For fans or ticket holders to a canceled event, race tracks are working with ticket holders, as are many campgrounds for the groups that stay on property or close by on race weekends to make good on their purchases. NASCAR fans will be able to watch races in the comfort of their own homes. In fact, the television ratings for the first four races should be very positive as there will be very little competition from other sports around the country.
Teams are reacting and working quickly to prepare race cars for events that didn’t exist a few weeks ago. Some race shops, like LFR, are running on a smaller crew to prepare for these races. In our case, we only have our shop team working to prepare the race cars, while our engineers and road pit crew stay at home and continue to remain healthy and safe as they will be the ones going to the race track soon.
The sponsorship departments at race teams are diligently working with sponsors to stay engaged, be empathetic, and try to understand their business during this time. It’s important to know whether that sponsor has been able to continue operating as usual or has had to shut down a plant or lay-off workers. As the leader of this department at LFR, I have communicated to our team to stay in close contact with our partners and prospects, remain sensitive to their world (personally and professionally), keep them informed of any new communication as it comes out, and always think about the future.
What’s to Come?
The sport of NASCAR – like all other major sports – is changing right before our eyes. I don’t think I’m alone in my belief that we will see a different kind of race experience going forward. In the immediate future, we know these first four races will feel odd, but what changes will stay in place? What changes will come from the learnings we take away from these first events? These are the questions with which every team, sponsor, track, and league are grappling.
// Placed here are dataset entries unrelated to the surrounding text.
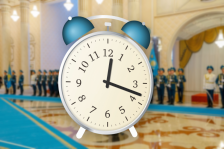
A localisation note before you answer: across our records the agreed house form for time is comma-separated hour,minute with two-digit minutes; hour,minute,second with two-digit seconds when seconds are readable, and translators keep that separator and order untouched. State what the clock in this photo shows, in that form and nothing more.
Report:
12,18
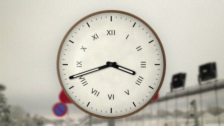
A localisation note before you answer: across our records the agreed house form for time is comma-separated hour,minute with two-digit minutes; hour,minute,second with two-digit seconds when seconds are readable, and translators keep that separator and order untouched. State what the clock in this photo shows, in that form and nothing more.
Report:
3,42
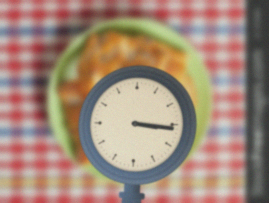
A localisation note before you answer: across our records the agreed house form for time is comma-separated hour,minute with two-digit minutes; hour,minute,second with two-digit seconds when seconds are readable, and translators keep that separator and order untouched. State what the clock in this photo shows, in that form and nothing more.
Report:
3,16
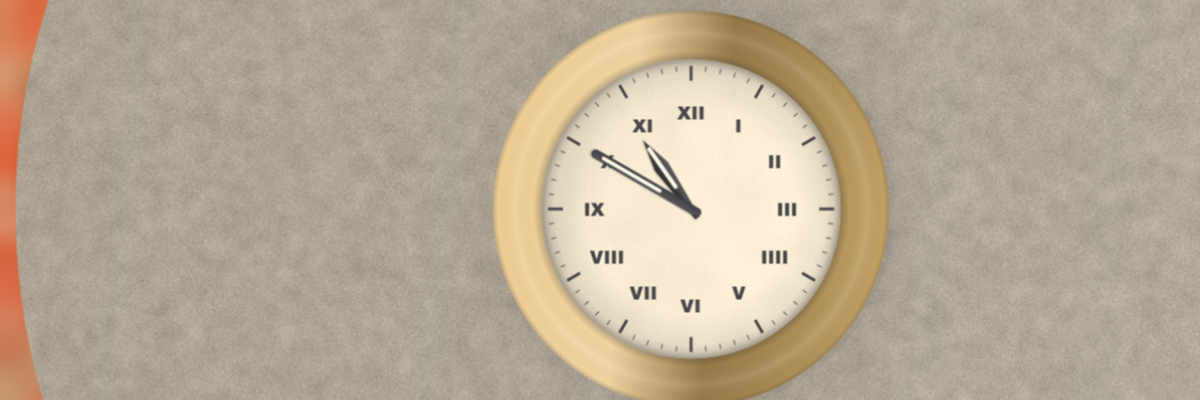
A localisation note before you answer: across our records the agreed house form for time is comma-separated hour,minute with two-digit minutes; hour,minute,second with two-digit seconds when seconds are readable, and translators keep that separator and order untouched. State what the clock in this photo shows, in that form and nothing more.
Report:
10,50
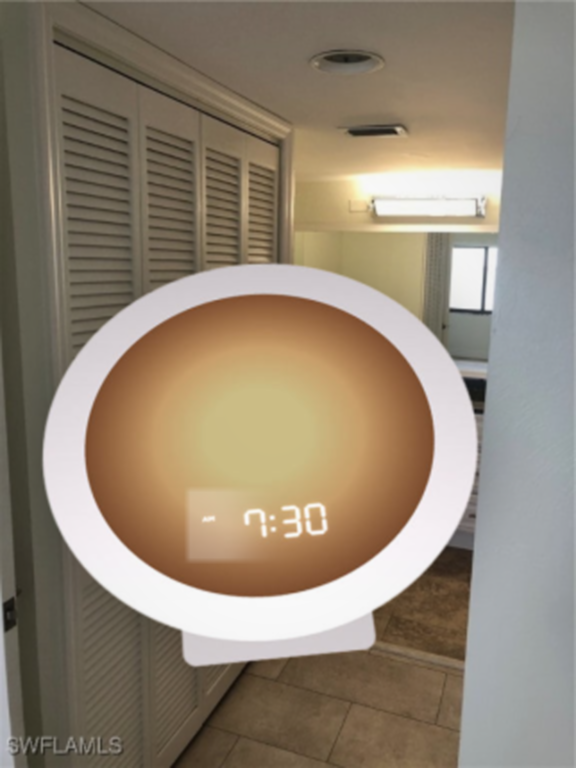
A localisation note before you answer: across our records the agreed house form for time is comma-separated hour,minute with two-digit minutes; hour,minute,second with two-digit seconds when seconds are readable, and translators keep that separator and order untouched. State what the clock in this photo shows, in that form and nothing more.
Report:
7,30
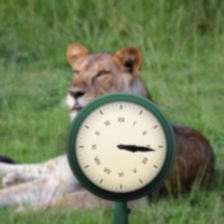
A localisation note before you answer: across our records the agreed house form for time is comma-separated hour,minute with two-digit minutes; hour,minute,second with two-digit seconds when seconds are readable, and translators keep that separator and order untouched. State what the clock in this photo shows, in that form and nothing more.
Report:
3,16
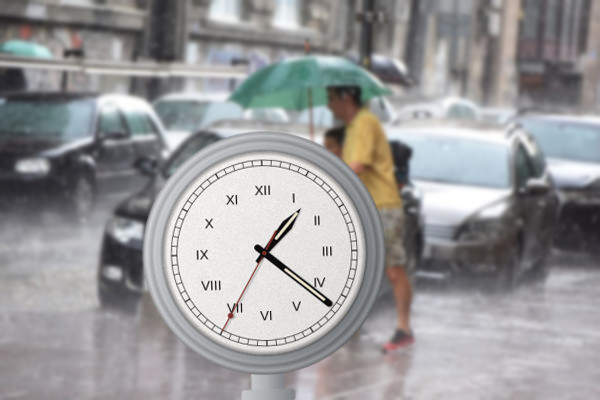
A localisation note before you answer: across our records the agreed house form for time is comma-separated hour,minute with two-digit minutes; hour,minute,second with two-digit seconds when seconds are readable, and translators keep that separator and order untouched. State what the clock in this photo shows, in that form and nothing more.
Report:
1,21,35
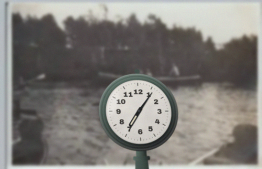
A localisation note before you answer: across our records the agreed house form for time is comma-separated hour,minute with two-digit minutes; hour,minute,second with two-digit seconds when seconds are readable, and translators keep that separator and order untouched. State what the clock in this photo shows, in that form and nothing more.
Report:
7,06
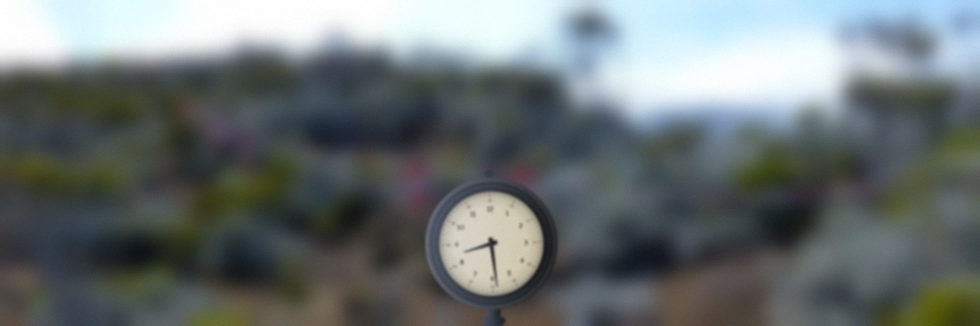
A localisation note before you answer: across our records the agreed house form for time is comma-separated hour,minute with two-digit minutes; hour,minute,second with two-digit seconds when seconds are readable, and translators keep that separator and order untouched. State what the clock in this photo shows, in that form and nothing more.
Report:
8,29
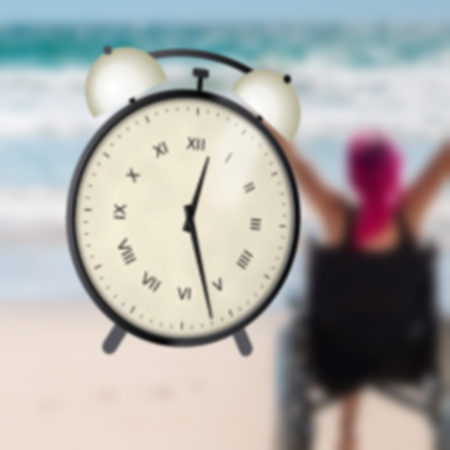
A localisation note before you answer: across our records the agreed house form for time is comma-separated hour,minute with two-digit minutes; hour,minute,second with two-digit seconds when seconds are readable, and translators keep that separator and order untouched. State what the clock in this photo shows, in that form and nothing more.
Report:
12,27
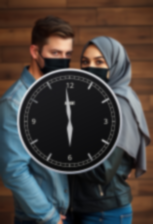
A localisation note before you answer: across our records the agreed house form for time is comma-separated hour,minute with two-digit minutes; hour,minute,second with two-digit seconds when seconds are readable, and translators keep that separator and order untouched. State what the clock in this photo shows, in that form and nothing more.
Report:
5,59
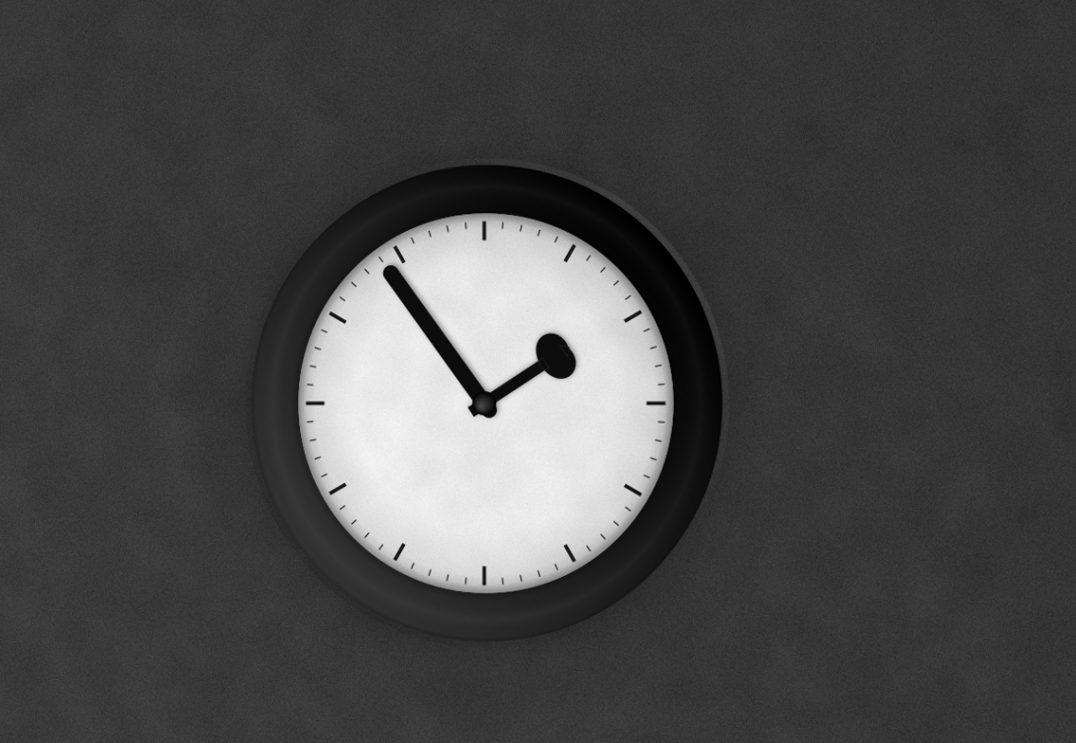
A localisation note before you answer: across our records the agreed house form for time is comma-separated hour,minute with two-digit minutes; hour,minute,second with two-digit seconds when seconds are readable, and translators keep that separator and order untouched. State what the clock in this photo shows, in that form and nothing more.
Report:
1,54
As many of us have seen in our experiences working from home, digital technology has exploded. Platforms like Zoom, streaming services like Netflix and gaming technology have already changed the way we communicate, consume media and engage with others. How will technologies like these carry over into sports? What does this mean for sponsorships and engagement? As we evolve into this new era, sports will have to pivot and experiment with new ways to interact with their fan bases and corporate partners.
My hope and expectation is that these next few weeks will be positive for all of those involved with NASCAR. As an industry, we are getting back to work, and we look forward to putting on a good show for the fans. These next few races will be a great tonic for all of those looking for some semblance of normalcy in our lives. But there is a long way to go in terms of understanding the impact of this pandemic on the sport over the longer term and what NASCAR will look like weeks, months, and years into the future.